[Records contained in a dataset]
-----

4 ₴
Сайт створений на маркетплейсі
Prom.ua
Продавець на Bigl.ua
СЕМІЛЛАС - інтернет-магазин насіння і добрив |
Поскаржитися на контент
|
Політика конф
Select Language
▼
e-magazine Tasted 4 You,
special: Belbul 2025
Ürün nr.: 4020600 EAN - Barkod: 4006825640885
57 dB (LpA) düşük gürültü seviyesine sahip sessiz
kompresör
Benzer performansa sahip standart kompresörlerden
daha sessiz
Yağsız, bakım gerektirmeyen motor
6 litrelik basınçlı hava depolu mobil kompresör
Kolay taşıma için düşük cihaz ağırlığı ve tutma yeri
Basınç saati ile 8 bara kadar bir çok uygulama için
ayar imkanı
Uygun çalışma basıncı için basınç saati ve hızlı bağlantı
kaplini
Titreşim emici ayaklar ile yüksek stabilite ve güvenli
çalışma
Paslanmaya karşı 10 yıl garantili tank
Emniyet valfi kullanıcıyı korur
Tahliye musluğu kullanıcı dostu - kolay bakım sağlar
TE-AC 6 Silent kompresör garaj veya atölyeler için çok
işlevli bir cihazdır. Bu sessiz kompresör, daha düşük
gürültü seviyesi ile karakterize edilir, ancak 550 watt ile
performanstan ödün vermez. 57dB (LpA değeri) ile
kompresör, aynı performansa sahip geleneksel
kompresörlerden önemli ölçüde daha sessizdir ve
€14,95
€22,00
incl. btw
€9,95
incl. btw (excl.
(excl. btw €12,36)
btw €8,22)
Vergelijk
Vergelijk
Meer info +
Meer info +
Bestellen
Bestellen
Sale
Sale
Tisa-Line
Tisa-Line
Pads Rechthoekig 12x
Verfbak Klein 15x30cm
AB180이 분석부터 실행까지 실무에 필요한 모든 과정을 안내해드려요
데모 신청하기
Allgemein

-----

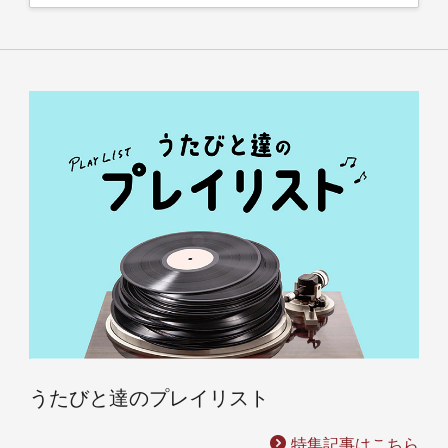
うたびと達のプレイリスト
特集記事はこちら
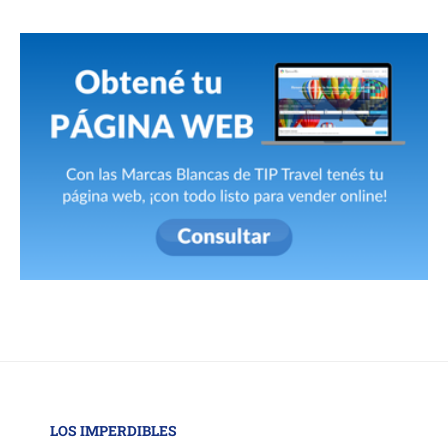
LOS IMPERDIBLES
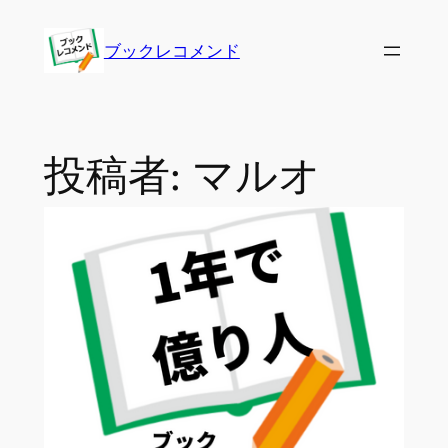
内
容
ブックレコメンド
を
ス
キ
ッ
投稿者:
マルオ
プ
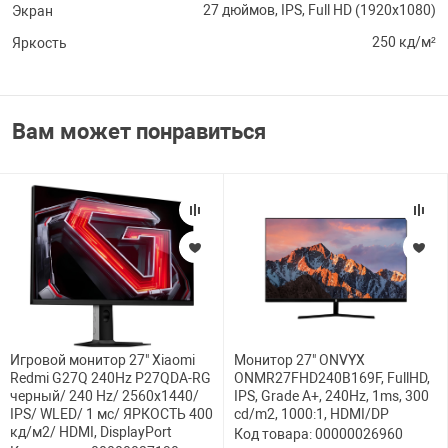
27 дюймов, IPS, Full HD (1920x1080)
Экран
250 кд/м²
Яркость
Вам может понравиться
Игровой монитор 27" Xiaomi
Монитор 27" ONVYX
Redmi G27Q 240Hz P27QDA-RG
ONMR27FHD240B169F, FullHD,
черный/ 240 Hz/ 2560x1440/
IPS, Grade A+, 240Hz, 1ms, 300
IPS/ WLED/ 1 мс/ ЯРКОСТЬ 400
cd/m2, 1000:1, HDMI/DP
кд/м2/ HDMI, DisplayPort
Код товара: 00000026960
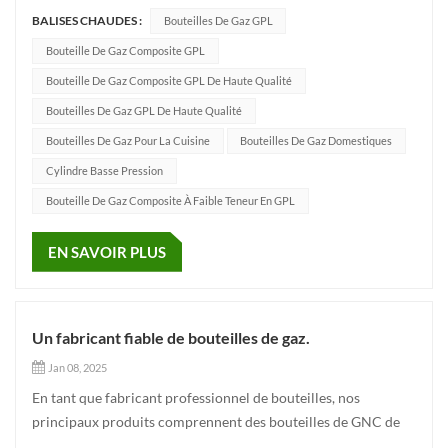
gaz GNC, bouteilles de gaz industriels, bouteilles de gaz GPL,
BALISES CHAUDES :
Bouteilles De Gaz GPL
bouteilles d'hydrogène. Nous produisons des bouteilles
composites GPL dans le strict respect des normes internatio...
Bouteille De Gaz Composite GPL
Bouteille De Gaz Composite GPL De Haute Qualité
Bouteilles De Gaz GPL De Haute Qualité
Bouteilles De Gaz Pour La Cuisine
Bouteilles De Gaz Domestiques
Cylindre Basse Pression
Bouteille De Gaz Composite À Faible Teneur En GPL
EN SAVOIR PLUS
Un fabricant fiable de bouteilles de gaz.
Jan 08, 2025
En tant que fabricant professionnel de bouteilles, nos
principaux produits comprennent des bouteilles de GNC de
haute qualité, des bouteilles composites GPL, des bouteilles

-----

Using the data above, reproduce exactly the lines from the line that contains "Tahliye musluğu kullanıcı" through the line that contains "Verfbak Klein 15x30cm", including both.

Tahliye musluğu kullanıcı dostu - kolay bakım sağlar
TE-AC 6 Silent kompresör garaj veya atölyeler için çok
işlevli bir cihazdır. Bu sessiz kompresör, daha düşük
gürültü seviyesi ile karakterize edilir, ancak 550 watt ile
performanstan ödün vermez. 57dB (LpA değeri) ile
kompresör, aynı performansa sahip geleneksel
kompresörlerden önemli ölçüde daha sessizdir ve
€14,95
€22,00
incl. btw
€9,95
incl. btw (excl.
(excl. btw €12,36)
btw €8,22)
Vergelijk
Vergelijk
Meer info +
Meer info +
Bestellen
Bestellen
Sale
Sale
Tisa-Line
Tisa-Line
Pads Rechthoekig 12x
Verfbak Klein 15x30cm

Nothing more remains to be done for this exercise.